He was by far the coolest guy at the party, and Michelle was thrilled that he noticed her. She was a shy teenager and he made her feel special.
“Of all the people at the party, he paid attention to me,” said Michelle, who’s identified with just her middle name to protect her identity. “Everyone wanted to talk to him because he was from the ‘big city.’”
The 20-year-old told Michelle he was from St. Paul, Minnesota, and was in Casper, Wyoming, for a few weeks visiting family, where she lived. This made him exotic, Michelle said, as did the fact that he was well dressed and claimed to be an up-and-coming rapper.
At the time, Michelle was 17, a high school senior with a part-time job at Kmart and the added responsibility of helping to care for her disabled mother.
One thing led to another, and soon Michelle and the out-of-town guy were dating. About a month later, however, he told her he was heading back home to Minnesota, but the two could stay in touch and maybe visit one another in the future.
She was devastated.
Convinced To Run Away
About two weeks after he’d returned home, Michelle discovered she was pregnant.
She told the guy, and he told her to run away to be with him in Minnesota. He was excited, he said. He promised to take care of her and the baby and was eager for them to be family.
Before she came, however, she’d have to do him a favor to earn gas money for the trip, and to buy clothes and other items for the baby. He asked her to go with his buddy to deliver cocaine to a buyer. She wasn’t thrilled with the request but felt stuck.
It only got worse from there.
Unbeknownst to Michelle, the drugs were fake, which the buyer also noticed. The driver took the guy’s $1,200 anyway, tasing him and speeding away.
Michelle was horrified, but she’d deal with this drug-deal-gone-wrong later.
At the time, she took the money the driver handed her, and over the next few days slowly packed her car with her belongings. She told her mom she was spending the weekend with a friend; her mom didn’t ask questions and let her go.
Short Honeymoon
Her boyfriend was happy to see Michelle when she arrived at his house in St. Paul and made her feel at home.
“The first night was great,” she said. “All the promises and bliss, and here we go.”
He convinced Michelle to ditch her phone because he said her family would come looking for her as soon as they realized she was gone. He also asked her to hand over any money left over from the drug deal.
When she woke up the next day, her boyfriend was in the living room with three buddies. That’s when she noticed a change in his attitude.

## [Work order 1]
Name every U.S. city and state mentioned in the account of Michelle, listing each once.
## [Work order 2]
Reproduce the account of Michelle word for word from "She told the" to "and speeding away.".

## [Excerpted records]
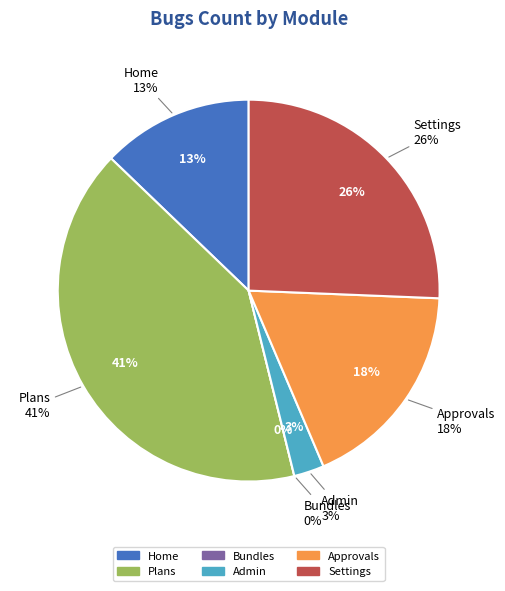

Between Bundles and Approvals, which is larger?

Approvals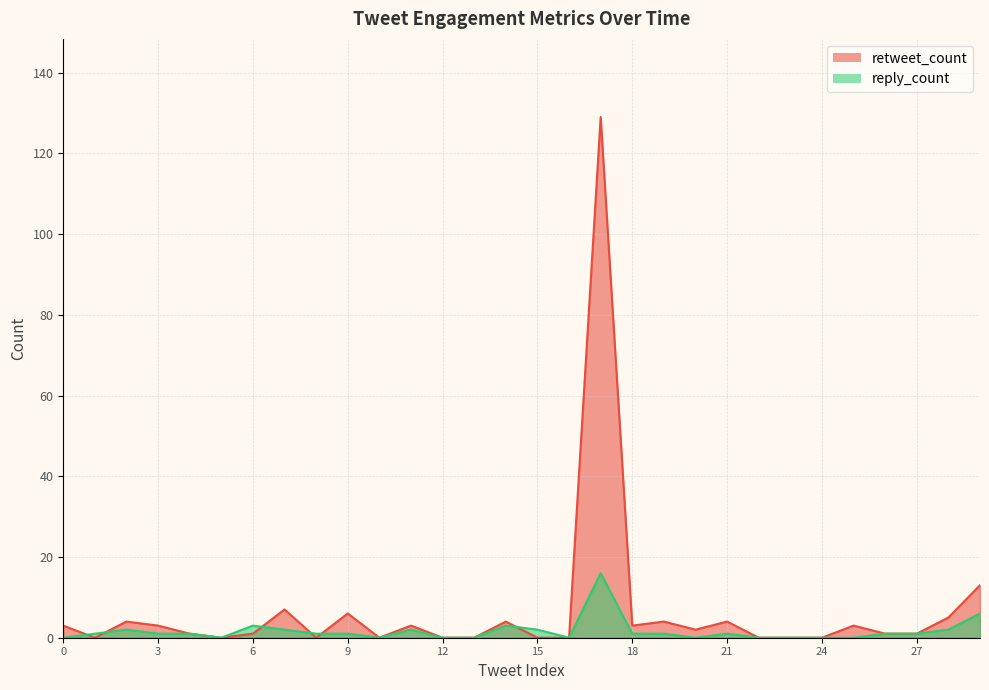

How many values in the retweet_count series are below 2?

15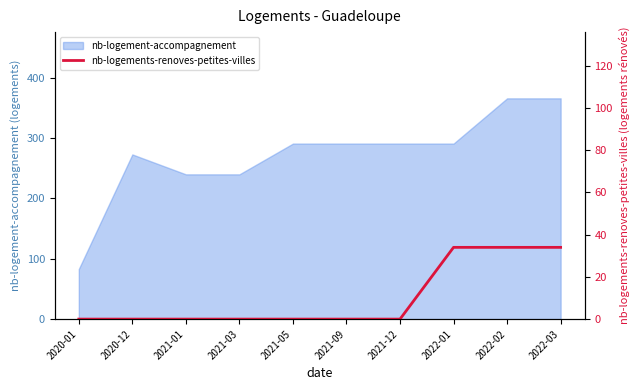

What position from the left is 2022-03?

10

## [Response 1]
St. Paul, Minnesota, Casper, Wyoming

## [Response 2]
She told the guy, and he told her to run away to be with him in Minnesota. He was excited, he said. He promised to take care of her and the baby and was eager for them to be family.
Before she came, however, she’d have to do him a favor to earn gas money for the trip, and to buy clothes and other items for the baby. He asked her to go with his buddy to deliver cocaine to a buyer. She wasn’t thrilled with the request but felt stuck.
It only got worse from there.
Unbeknownst to Michelle, the drugs were fake, which the buyer also noticed. The driver took the guy’s $1,200 anyway, tasing him and speeding away.